RECORDS FOR THE TASK section start
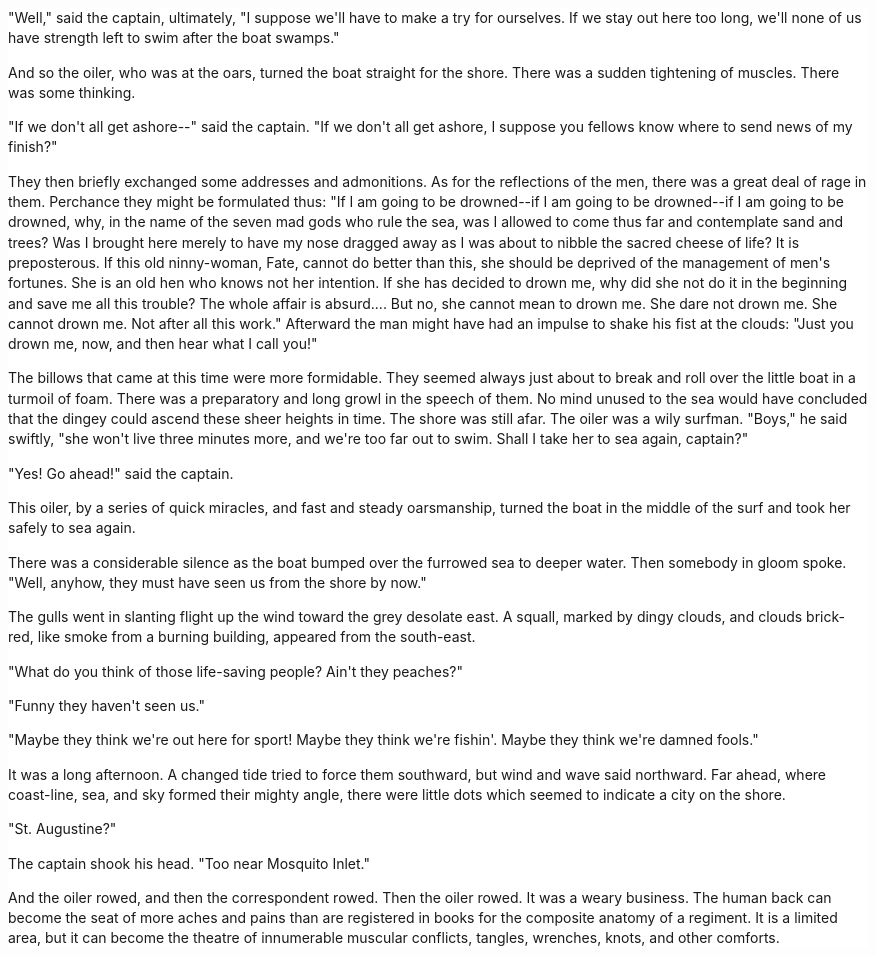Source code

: "Well," said the captain, ultimately, "I suppose we'll have to make a try for ourselves. If we stay out here too long, we'll none of us have strength left to swim after the boat swamps."

And so the oiler, who was at the oars, turned the boat straight for the shore. There was a sudden tightening of muscles. There was some thinking.

"If we don't all get ashore--" said the captain. "If we don't all get ashore, I suppose you fellows know where to send news of my finish?"

They then briefly exchanged some addresses and admonitions. As for the reflections of the men, there was a great deal of rage in them. Perchance they might be formulated thus: "If I am going to be drowned--if I am going to be drowned--if I am going to be drowned, why, in the name of the seven mad gods who rule the sea, was I allowed to come thus far and contemplate sand and trees? Was I brought here merely to have my nose dragged away as I was about to nibble the sacred cheese of life? It is preposterous. If this old ninny-woman, Fate, cannot do better than this, she should be deprived of the management of men's fortunes. She is an old hen who knows not her intention. If she has decided to drown me, why did she not do it in the beginning and save me all this trouble? The whole affair is absurd.... But no, she cannot mean to drown me. She dare not drown me. She cannot drown me. Not after all this work." Afterward the man might have had an impulse to shake his fist at the clouds: "Just you drown me, now, and then hear what I call you!"

The billows that came at this time were more formidable. They seemed always just about to break and roll over the little boat in a turmoil of foam. There was a preparatory and long growl in the speech of them. No mind unused to the sea would have concluded that the dingey could ascend these sheer heights in time. The shore was still afar. The oiler was a wily surfman. "Boys," he said swiftly, "she won't live three minutes more, and we're too far out to swim. Shall I take her to sea again, captain?"

"Yes! Go ahead!" said the captain.

This oiler, by a series of quick miracles, and fast and steady oarsmanship, turned the boat in the middle of the surf and took her safely to sea again.

There was a considerable silence as the boat bumped over the furrowed sea to deeper water. Then somebody in gloom spoke. "Well, anyhow, they must have seen us from the shore by now."

The gulls went in slanting flight up the wind toward the grey desolate east. A squall, marked by dingy clouds, and clouds brick-red, like smoke from a burning building, appeared from the south-east.

"What do you think of those life-saving people? Ain't they peaches?"

"Funny they haven't seen us."

"Maybe they think we're out here for sport! Maybe they think we're fishin'. Maybe they think we're damned fools."

It was a long afternoon. A changed tide tried to force them southward, but wind and wave said northward. Far ahead, where coast-line, sea, and sky formed their mighty angle, there were little dots which seemed to indicate a city on the shore.

"St. Augustine?"

The captain shook his head. "Too near Mosquito Inlet."

And the oiler rowed, and then the correspondent rowed. Then the oiler rowed. It was a weary business. The human back can become the seat of more aches and pains than are registered in books for the composite anatomy of a regiment. It is a limited area, but it can become the theatre of innumerable muscular conflicts, tangles, wrenches, knots, and other comforts.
RECORDS FOR THE TASK section end
Find every line in the records that contains the word "from"; copy those lines.

## RESULT OF THIS EXERCISE
There was a considerable silence as the boat bumped over the furrowed sea to deeper water. Then somebody in gloom spoke. "Well, anyhow, they must have seen us from the shore by now."
The gulls went in slanting flight up the wind toward the grey desolate east. A squall, marked by dingy clouds, and clouds brick-red, like smoke from a burning building, appeared from the south-east.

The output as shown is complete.